JOB ITEM: Exact copy required. Repeat the records, but keep the pictures out.

[Stored data]
══════════

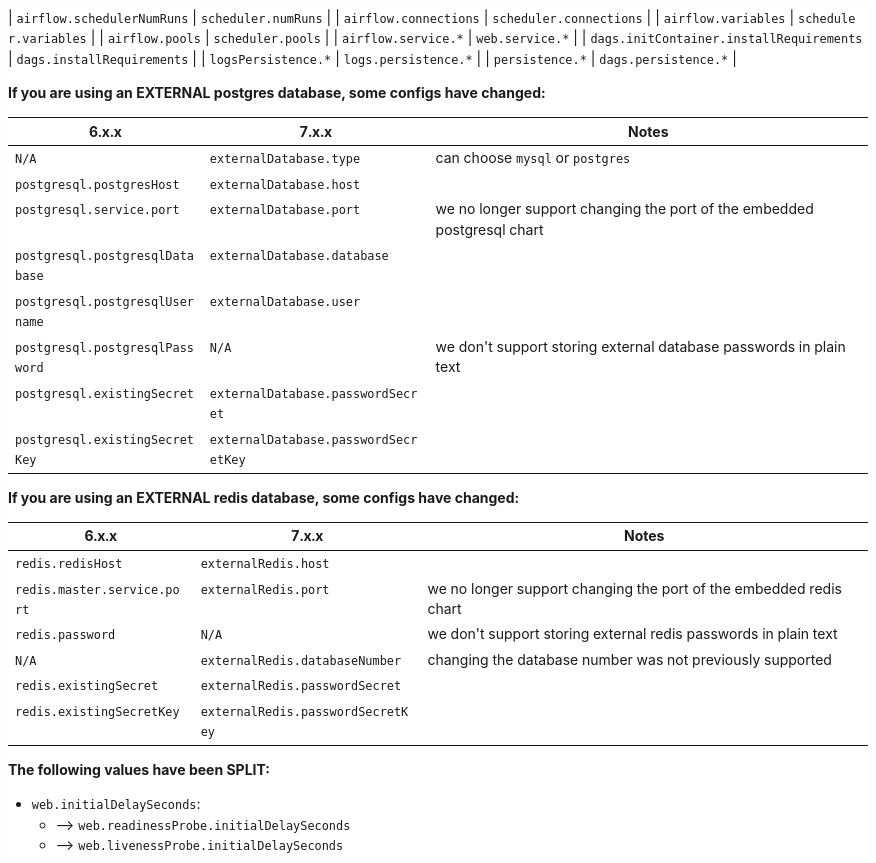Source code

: | `airflow.schedulerNumRuns` | `scheduler.numRuns` |
| `airflow.connections` | `scheduler.connections` |
| `airflow.variables` | `scheduler.variables` |
| `airflow.pools` | `scheduler.pools` |
| `airflow.service.*` | `web.service.*` |
| `dags.initContainer.installRequirements` | `dags.installRequirements` |
| `logsPersistence.*` | `logs.persistence.*` |
| `persistence.*` | `dags.persistence.*` |

__If you are using an EXTERNAL postgres database, some configs have changed:__

| 6.x.x | 7.x.x | Notes |
| --- | --- | ---|
| `N/A` | `externalDatabase.type` | can choose `mysql` or `postgres` |
| `postgresql.postgresHost` | `externalDatabase.host` | |
| `postgresql.service.port` | `externalDatabase.port` | we no longer support changing the port of the embedded postgresql chart |
| `postgresql.postgresqlDatabase` | `externalDatabase.database` | |
| `postgresql.postgresqlUsername` | `externalDatabase.user` | |
| `postgresql.postgresqlPassword` | `N/A` | we don't support storing external database passwords in plain text |
| `postgresql.existingSecret` | `externalDatabase.passwordSecret` | |
| `postgresql.existingSecretKey` | `externalDatabase.passwordSecretKey` | |

__If you are using an EXTERNAL redis database, some configs have changed:__

| 6.x.x | 7.x.x | Notes |
| --- | --- | ---|
| `redis.redisHost` | `externalRedis.host` | |
| `redis.master.service.port` | `externalRedis.port` | we no longer support changing the port of the embedded redis chart |
| `redis.password` | `N/A` | we don't support storing external redis passwords in plain text |
| `N/A` | `externalRedis.databaseNumber` | changing the database number was not previously supported |
| `redis.existingSecret` | `externalRedis.passwordSecret` | |
| `redis.existingSecretKey` | `externalRedis.passwordSecretKey` | |


__The following values have been SPLIT:__

* `web.initialDelaySeconds`:
  * --> `web.readinessProbe.initialDelaySeconds`
  * --> `web.livenessProbe.initialDelaySeconds`
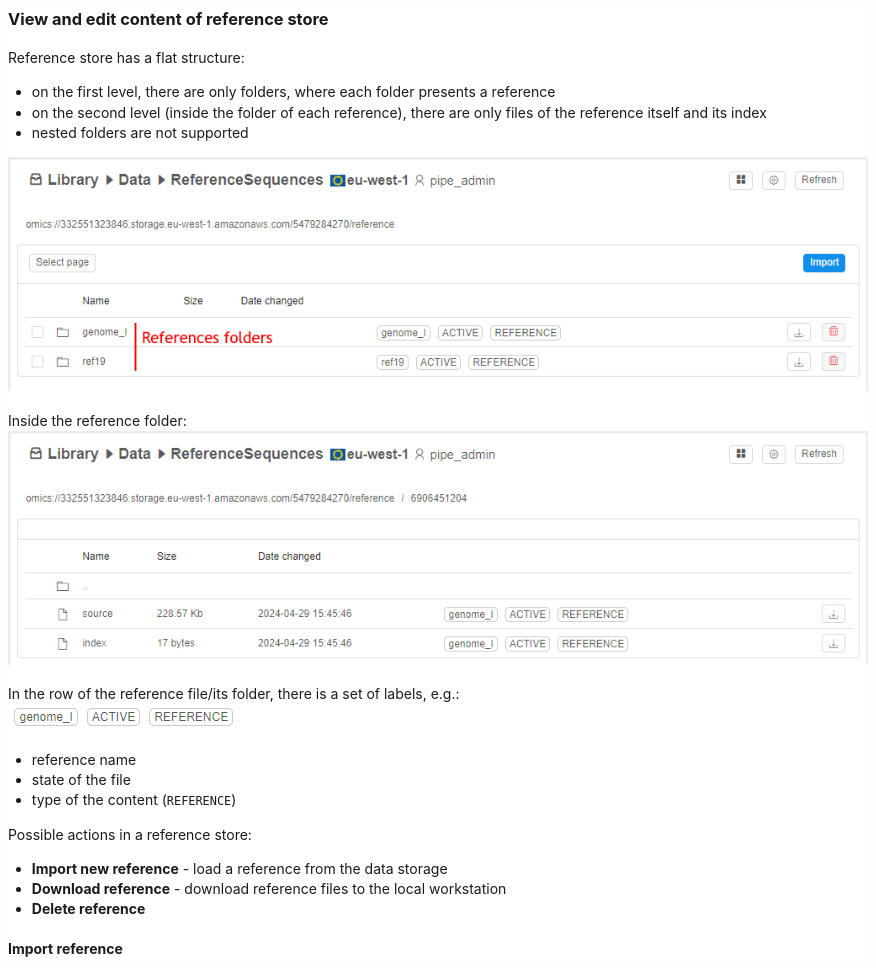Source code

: ### View and edit content of reference store

Reference store has a flat structure:

- on the first level, there are only folders, where each folder presents a reference
- on the second level (inside the folder of each reference), there are only files of the reference itself and its index
- nested folders are not supported

![CP_AWS_HealthOmicsStorages](attachments/OmicsStorages_08.png)

Inside the reference folder:  
    ![CP_AWS_HealthOmicsStorages](attachments/OmicsStorages_09.png)

In the row of the reference file/its folder, there is a set of labels, e.g.:  
    ![CP_AWS_HealthOmicsStorages](attachments/OmicsStorages_10.png)

- reference name
- state of the file
- type of the content (`REFERENCE`)

Possible actions in a reference store:

- **Import new reference** - load a reference from the data storage
- **Download reference** - download reference files to the local workstation
- **Delete reference**

#### Import reference
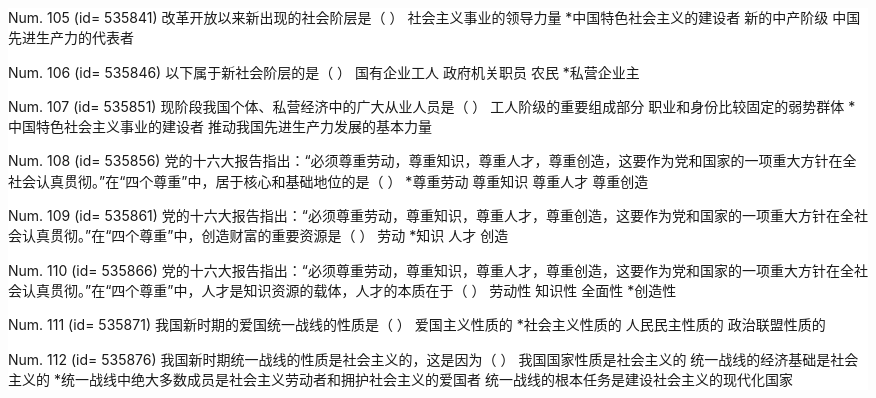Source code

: Num. 105 (id= 535841)
改革开放以来新出现的社会阶层是（                ）
社会主义事业的领导力量 
*中国特色社会主义的建设者 
新的中产阶级 
中国先进生产力的代表者 

Num. 106 (id= 535846)
以下属于新社会阶层的是（                               ）
国有企业工人 
政府机关职员 
农民 
*私营企业主 

Num. 107 (id= 535851)
现阶段我国个体、私营经济中的广大从业人员是（               ）
工人阶级的重要组成部分 
职业和身份比较固定的弱势群体 
*中国特色社会主义事业的建设者 
推动我国先进生产力发展的基本力量 

Num. 108 (id= 535856)
党的十六大报告指出：“必须尊重劳动，尊重知识，尊重人才，尊重创造，这要作为党和国家的一项重大方针在全社会认真贯彻。”在“四个尊重”中，居于核心和基础地位的是（                      ）
*尊重劳动 
尊重知识 
尊重人才 
尊重创造 

Num. 109 (id= 535861)
党的十六大报告指出：“必须尊重劳动，尊重知识，尊重人才，尊重创造，这要作为党和国家的一项重大方针在全社会认真贯彻。”在“四个尊重”中，创造财富的重要资源是（           ）
劳动 
*知识 
人才 
创造 

Num. 110 (id= 535866)
党的十六大报告指出：“必须尊重劳动，尊重知识，尊重人才，尊重创造，这要作为党和国家的一项重大方针在全社会认真贯彻。”在“四个尊重”中，人才是知识资源的载体，人才的本质在于（             ）
劳动性 
知识性 
全面性 
*创造性 

Num. 111 (id= 535871)
我国新时期的爱国统一战线的性质是（                ）
爱国主义性质的 
*社会主义性质的 
人民民主性质的 
政治联盟性质的 

Num. 112 (id= 535876)
我国新时期统一战线的性质是社会主义的，这是因为（              ）
我国国家性质是社会主义的 
统一战线的经济基础是社会主义的 
*统一战线中绝大多数成员是社会主义劳动者和拥护社会主义的爱国者 
统一战线的根本任务是建设社会主义的现代化国家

══════════

RESPONSE TO THIS TASK:
Source code

: | `airflow.schedulerNumRuns` | `scheduler.numRuns` |
| `airflow.connections` | `scheduler.connections` |
| `airflow.variables` | `scheduler.variables` |
| `airflow.pools` | `scheduler.pools` |
| `airflow.service.*` | `web.service.*` |
| `dags.initContainer.installRequirements` | `dags.installRequirements` |
| `logsPersistence.*` | `logs.persistence.*` |
| `persistence.*` | `dags.persistence.*` |

__If you are using an EXTERNAL postgres database, some configs have changed:__

| 6.x.x | 7.x.x | Notes |
| --- | --- | ---|
| `N/A` | `externalDatabase.type` | can choose `mysql` or `postgres` |
| `postgresql.postgresHost` | `externalDatabase.host` | |
| `postgresql.service.port` | `externalDatabase.port` | we no longer support changing the port of the embedded postgresql chart |
| `postgresql.postgresqlDatabase` | `externalDatabase.database` | |
| `postgresql.postgresqlUsername` | `externalDatabase.user` | |
| `postgresql.postgresqlPassword` | `N/A` | we don't support storing external database passwords in plain text |
| `postgresql.existingSecret` | `externalDatabase.passwordSecret` | |
| `postgresql.existingSecretKey` | `externalDatabase.passwordSecretKey` | |

__If you are using an EXTERNAL redis database, some configs have changed:__

| 6.x.x | 7.x.x | Notes |
| --- | --- | ---|
| `redis.redisHost` | `externalRedis.host` | |
| `redis.master.service.port` | `externalRedis.port` | we no longer support changing the port of the embedded redis chart |
| `redis.password` | `N/A` | we don't support storing external redis passwords in plain text |
| `N/A` | `externalRedis.databaseNumber` | changing the database number was not previously supported |
| `redis.existingSecret` | `externalRedis.passwordSecret` | |
| `redis.existingSecretKey` | `externalRedis.passwordSecretKey` | |


__The following values have been SPLIT:__

* `web.initialDelaySeconds`:
  * --> `web.readinessProbe.initialDelaySeconds`
  * --> `web.livenessProbe.initialDelaySeconds`
Source code

: ### View and edit content of reference store

Reference store has a flat structure:

- on the first level, there are only folders, where each folder presents a reference
- on the second level (inside the folder of each reference), there are only files of the reference itself and its index
- nested folders are not supported

![CP_AWS_HealthOmicsStorages](attachments/OmicsStorages_08.png)

Inside the reference folder:  
    ![CP_AWS_HealthOmicsStorages](attachments/OmicsStorages_09.png)

In the row of the reference file/its folder, there is a set of labels, e.g.:  
    ![CP_AWS_HealthOmicsStorages](attachments/OmicsStorages_10.png)

- reference name
- state of the file
- type of the content (`REFERENCE`)

Possible actions in a reference store:

- **Import new reference** - load a reference from the data storage
- **Download reference** - download reference files to the local workstation
- **Delete reference**

#### Import reference
Source code

: Num. 105 (id= 535841)
改革开放以来新出现的社会阶层是（                ）
社会主义事业的领导力量 
*中国特色社会主义的建设者 
新的中产阶级 
中国先进生产力的代表者 

Num. 106 (id= 535846)
以下属于新社会阶层的是（                               ）
国有企业工人 
政府机关职员 
农民 
*私营企业主 

Num. 107 (id= 535851)
现阶段我国个体、私营经济中的广大从业人员是（               ）
工人阶级的重要组成部分 
职业和身份比较固定的弱势群体 
*中国特色社会主义事业的建设者 
推动我国先进生产力发展的基本力量 

Num. 108 (id= 535856)
党的十六大报告指出：“必须尊重劳动，尊重知识，尊重人才，尊重创造，这要作为党和国家的一项重大方针在全社会认真贯彻。”在“四个尊重”中，居于核心和基础地位的是（                      ）
*尊重劳动 
尊重知识 
尊重人才 
尊重创造 

Num. 109 (id= 535861)
党的十六大报告指出：“必须尊重劳动，尊重知识，尊重人才，尊重创造，这要作为党和国家的一项重大方针在全社会认真贯彻。”在“四个尊重”中，创造财富的重要资源是（           ）
劳动 
*知识 
人才 
创造 

Num. 110 (id= 535866)
党的十六大报告指出：“必须尊重劳动，尊重知识，尊重人才，尊重创造，这要作为党和国家的一项重大方针在全社会认真贯彻。”在“四个尊重”中，人才是知识资源的载体，人才的本质在于（             ）
劳动性 
知识性 
全面性 
*创造性 

Num. 111 (id= 535871)
我国新时期的爱国统一战线的性质是（                ）
爱国主义性质的 
*社会主义性质的 
人民民主性质的 
政治联盟性质的 

Num. 112 (id= 535876)
我国新时期统一战线的性质是社会主义的，这是因为（              ）
我国国家性质是社会主义的 
统一战线的经济基础是社会主义的 
*统一战线中绝大多数成员是社会主义劳动者和拥护社会主义的爱国者 
统一战线的根本任务是建设社会主义的现代化国家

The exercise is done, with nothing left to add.